#### Work instruction:
When a line of the entries below contains "nhất", it counts once; state how many such lines there are and nothing else.
Content starts
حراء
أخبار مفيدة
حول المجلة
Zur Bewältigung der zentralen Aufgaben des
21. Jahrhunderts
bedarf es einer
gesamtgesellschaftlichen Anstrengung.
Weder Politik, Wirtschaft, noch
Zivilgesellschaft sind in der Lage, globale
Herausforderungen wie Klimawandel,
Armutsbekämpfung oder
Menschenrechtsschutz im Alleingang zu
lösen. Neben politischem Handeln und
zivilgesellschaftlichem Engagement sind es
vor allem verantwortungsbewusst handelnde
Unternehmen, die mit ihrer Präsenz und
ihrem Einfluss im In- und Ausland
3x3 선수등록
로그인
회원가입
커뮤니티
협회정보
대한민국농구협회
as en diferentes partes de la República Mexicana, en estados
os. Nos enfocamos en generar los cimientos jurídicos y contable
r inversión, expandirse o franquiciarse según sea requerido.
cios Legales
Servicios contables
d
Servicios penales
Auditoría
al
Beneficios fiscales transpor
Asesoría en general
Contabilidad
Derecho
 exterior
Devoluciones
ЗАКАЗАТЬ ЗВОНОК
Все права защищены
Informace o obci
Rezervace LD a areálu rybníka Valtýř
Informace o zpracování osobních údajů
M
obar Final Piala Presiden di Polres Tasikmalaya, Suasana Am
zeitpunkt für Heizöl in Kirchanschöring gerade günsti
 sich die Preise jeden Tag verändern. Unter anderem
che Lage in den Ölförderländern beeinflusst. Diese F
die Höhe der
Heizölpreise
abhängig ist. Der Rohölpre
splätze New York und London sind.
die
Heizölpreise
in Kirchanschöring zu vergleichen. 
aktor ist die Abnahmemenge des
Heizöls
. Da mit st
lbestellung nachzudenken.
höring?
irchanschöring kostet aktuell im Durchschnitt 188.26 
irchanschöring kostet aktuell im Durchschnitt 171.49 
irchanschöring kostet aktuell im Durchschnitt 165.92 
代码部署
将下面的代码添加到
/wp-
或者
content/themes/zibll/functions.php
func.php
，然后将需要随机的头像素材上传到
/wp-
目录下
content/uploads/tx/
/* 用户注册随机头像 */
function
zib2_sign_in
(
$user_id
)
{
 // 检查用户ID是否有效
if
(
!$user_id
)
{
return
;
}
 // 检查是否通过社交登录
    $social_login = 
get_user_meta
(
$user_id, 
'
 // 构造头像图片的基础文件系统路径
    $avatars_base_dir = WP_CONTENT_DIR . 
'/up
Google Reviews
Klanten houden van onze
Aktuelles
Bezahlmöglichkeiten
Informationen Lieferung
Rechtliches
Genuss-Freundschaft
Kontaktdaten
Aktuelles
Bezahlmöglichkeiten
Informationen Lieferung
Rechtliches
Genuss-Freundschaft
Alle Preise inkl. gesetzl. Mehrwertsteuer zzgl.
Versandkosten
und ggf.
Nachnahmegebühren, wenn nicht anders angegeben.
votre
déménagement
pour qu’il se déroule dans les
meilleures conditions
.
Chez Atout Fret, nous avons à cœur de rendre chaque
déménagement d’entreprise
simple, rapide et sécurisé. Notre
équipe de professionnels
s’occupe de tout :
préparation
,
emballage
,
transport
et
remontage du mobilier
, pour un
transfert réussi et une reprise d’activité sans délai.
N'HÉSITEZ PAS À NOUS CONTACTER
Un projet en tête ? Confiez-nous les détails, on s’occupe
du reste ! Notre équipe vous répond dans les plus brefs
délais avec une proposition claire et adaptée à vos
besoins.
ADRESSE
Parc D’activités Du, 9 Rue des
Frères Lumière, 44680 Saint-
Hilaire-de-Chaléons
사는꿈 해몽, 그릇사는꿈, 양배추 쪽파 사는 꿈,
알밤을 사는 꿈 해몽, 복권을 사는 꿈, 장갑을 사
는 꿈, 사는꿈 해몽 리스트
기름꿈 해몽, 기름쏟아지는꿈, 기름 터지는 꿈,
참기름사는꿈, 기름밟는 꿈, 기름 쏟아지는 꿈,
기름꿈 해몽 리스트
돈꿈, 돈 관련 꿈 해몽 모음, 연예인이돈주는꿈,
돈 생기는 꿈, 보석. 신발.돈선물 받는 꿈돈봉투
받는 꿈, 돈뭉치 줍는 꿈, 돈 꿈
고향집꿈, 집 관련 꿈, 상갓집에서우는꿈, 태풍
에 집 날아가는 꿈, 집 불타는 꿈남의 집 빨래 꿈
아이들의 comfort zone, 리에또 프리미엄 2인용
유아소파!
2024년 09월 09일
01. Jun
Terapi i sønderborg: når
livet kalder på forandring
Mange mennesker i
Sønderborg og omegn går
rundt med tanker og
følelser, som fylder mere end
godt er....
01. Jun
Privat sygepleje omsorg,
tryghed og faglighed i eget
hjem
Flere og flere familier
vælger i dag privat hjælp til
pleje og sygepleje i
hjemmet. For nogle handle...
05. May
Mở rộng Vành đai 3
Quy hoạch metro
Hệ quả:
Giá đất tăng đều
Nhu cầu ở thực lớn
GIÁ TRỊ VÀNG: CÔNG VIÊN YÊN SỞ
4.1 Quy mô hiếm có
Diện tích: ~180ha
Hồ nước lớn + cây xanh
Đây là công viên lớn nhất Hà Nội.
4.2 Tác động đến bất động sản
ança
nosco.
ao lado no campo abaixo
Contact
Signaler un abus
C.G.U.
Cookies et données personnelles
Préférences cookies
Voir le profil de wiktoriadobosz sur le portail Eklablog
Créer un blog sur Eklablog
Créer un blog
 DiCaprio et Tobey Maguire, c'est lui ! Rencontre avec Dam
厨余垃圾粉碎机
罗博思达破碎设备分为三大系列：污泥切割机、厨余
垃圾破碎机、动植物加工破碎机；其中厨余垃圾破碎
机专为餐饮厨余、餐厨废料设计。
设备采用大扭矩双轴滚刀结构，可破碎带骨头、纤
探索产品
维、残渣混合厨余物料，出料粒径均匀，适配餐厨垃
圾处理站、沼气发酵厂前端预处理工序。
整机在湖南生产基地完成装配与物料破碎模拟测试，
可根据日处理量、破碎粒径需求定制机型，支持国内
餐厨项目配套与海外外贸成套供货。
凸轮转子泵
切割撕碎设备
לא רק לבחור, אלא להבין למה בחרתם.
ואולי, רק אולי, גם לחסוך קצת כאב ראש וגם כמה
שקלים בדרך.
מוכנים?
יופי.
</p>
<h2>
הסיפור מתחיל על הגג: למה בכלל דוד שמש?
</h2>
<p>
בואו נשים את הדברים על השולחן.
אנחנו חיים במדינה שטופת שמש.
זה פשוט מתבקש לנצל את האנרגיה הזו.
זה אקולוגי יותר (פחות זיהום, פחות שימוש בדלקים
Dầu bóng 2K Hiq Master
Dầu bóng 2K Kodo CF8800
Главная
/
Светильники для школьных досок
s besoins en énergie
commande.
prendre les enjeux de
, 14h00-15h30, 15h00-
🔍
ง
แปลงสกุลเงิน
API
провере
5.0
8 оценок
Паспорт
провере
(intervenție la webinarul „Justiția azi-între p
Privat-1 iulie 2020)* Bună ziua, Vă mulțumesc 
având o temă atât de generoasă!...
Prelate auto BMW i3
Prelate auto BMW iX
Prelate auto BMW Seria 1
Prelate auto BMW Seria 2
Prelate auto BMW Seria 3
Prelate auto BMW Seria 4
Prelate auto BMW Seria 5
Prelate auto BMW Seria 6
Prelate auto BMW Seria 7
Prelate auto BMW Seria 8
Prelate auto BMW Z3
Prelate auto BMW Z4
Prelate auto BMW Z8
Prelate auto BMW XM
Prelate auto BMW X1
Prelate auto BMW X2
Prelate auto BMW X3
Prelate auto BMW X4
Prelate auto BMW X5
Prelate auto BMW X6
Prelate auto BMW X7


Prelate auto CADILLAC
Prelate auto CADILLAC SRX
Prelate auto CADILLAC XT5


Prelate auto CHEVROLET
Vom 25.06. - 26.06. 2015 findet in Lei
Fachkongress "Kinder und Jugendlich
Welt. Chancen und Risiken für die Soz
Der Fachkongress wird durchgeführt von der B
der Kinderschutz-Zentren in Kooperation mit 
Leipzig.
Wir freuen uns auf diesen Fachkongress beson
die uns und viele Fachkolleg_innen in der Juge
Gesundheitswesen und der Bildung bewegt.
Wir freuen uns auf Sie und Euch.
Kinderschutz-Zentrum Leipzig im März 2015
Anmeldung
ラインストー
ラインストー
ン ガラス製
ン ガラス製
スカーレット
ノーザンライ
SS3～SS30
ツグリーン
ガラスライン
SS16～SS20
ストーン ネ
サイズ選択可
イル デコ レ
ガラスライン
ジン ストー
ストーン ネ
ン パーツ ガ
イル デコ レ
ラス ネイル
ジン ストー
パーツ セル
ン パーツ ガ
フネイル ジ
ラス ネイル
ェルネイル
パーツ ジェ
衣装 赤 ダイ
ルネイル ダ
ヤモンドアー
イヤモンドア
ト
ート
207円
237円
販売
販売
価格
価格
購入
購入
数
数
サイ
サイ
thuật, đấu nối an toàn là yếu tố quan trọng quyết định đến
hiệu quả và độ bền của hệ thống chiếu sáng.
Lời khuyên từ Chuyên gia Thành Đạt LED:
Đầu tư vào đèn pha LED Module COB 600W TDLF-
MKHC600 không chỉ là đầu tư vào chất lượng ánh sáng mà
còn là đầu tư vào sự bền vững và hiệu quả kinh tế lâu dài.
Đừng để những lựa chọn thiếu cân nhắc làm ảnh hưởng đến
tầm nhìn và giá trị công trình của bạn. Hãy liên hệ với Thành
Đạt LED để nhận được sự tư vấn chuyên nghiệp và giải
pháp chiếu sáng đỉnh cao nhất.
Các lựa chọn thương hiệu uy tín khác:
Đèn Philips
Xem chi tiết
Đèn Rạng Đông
Content ends
#### Written reply:
2